Several young individuals believe that prescription drugs are safer than illicit substances because they’re legal with a prescription by a physician, given by a pharmacist, and manufactured by pharmaceutical companies. However, a 2013 Monitoring the Future study found prescription drugs to be the second-most abused category of drugs.

NSDUH data tracks prescription drug misuse or abuse among youth:

  • In 2014, the rate of past year nonmedical painkiller use among youth aged 12 to 17 was 6.2%. For young adults ages 18 to 25, the rate was 11.8%.
  • In 2014, youths aged 12 to 17, or young adults aged 18 to 25, were more likely to misuse prescription drugs in the past year than adults aged 26 or older.
  • The percentage of current misusers of prescription drugs significantly increased for those aged 12-17 from 2.2% in 2013 to 2.6% in 2014.
  • On an average day during the past year, an average of 5,784 adolescents used prescription pain relievers non-medically for the first time.

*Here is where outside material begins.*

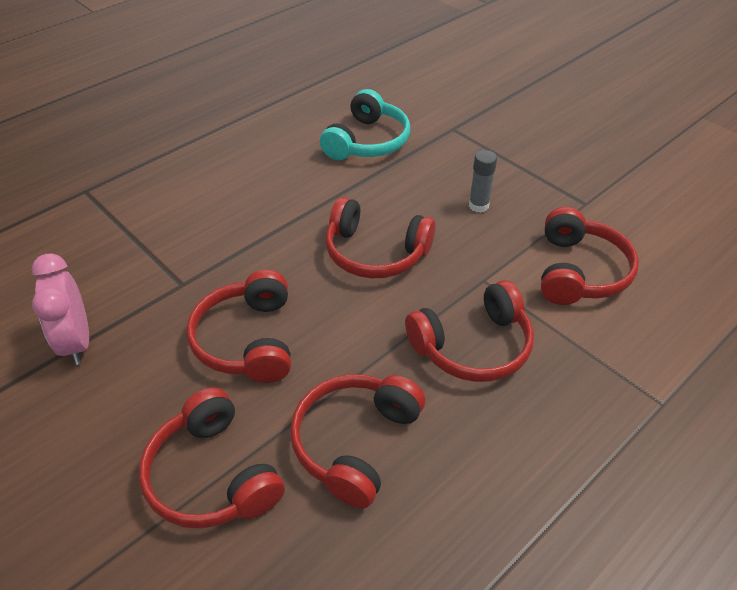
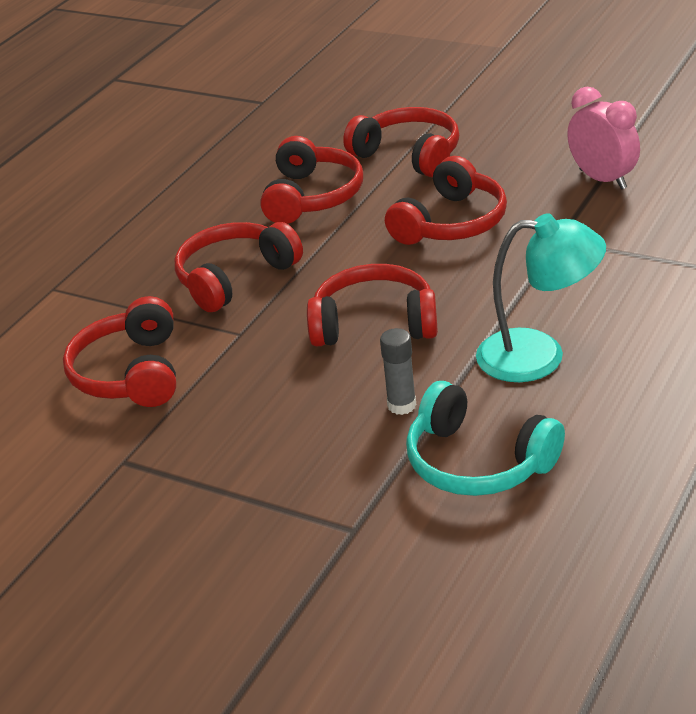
camera: 165 degrees right, 10 degrees down
red headphones [186,270,291,383] -> red headphones turned 60 degrees clockwise [385,156,507,245]
turquoise headphones [320,89,410,160] -> turquoise headphones turned 60 degrees counterclockwise [406,381,565,496]
grey glue stick [469,150,497,213] -> grey glue stick moved to [380,328,416,415]
none -> turquoise lamp [476,213,606,382]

A 2013 SAMHSA study shows that emergency department visits for drug misuse or abuse by youth aged 12 to 17 on a typical day include:

  • 74 for prescription or nonprescription painkillers
  • 32 for antidepressants or antipsychotics
  • 31 for benzodiazepines
  • 26 for narcotic pain relievers
  • 11 for attention-deficit/hyperactivity disorder medications

Older Adults (Age 50 and Older)

The National Institute on Drug Abuse found in 2014 that prescription drug misuse and abuse is growing among individuals in their 50s.

Older adults commonly experience more complications with relatively less amount of medications due to increased medication sensitivity, and slower metabolism and elimination from the body. Older adults are at a higher risk for drug misuse than the general populace due to their increased reports of pain, sleep disorders such as insomnia, and anxiety. They also may develop cognitive declination, which may result in misuse of their medications.

  • The combination of alcohol and medication misuse has been estimated to affect up to 19% of older Americans.
  • Approximately 25% of older adults use prescription psychoactive medications that have a potential to be misused and abused.
  • Older adults are more likely to take prescribed psychoactive medications for longer periods of time than younger adults.